■ MATERIAL PROVIDED
+ + +
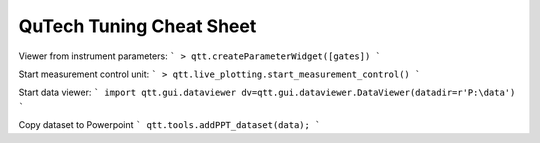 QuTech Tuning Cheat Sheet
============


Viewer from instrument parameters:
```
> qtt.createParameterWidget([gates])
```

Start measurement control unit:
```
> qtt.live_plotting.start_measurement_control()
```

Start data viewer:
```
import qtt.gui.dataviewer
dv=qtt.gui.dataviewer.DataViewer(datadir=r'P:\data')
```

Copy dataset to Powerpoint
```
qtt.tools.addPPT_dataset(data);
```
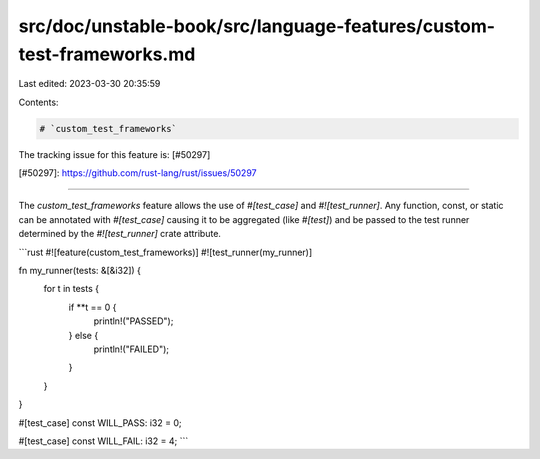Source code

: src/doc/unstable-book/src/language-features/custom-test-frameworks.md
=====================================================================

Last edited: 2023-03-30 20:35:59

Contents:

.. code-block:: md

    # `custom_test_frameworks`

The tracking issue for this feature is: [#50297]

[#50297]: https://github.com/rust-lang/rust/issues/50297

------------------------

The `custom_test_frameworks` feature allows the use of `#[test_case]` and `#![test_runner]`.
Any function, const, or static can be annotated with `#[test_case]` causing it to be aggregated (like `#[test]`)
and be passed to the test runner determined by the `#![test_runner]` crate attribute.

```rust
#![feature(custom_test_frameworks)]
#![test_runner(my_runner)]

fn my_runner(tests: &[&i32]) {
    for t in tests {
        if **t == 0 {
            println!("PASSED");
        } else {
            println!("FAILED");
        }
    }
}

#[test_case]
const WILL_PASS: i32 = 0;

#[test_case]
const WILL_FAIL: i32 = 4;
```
+ + +
■ AIM OF THE TASK
Return from the data every line that holds "const".

■ WRITTEN RESPONSE
Any function, const, or static can be annotated with `#[test_case]` causing it to be aggregated (like `#[test]`)
const WILL_PASS: i32 = 0;
const WILL_FAIL: i32 = 4;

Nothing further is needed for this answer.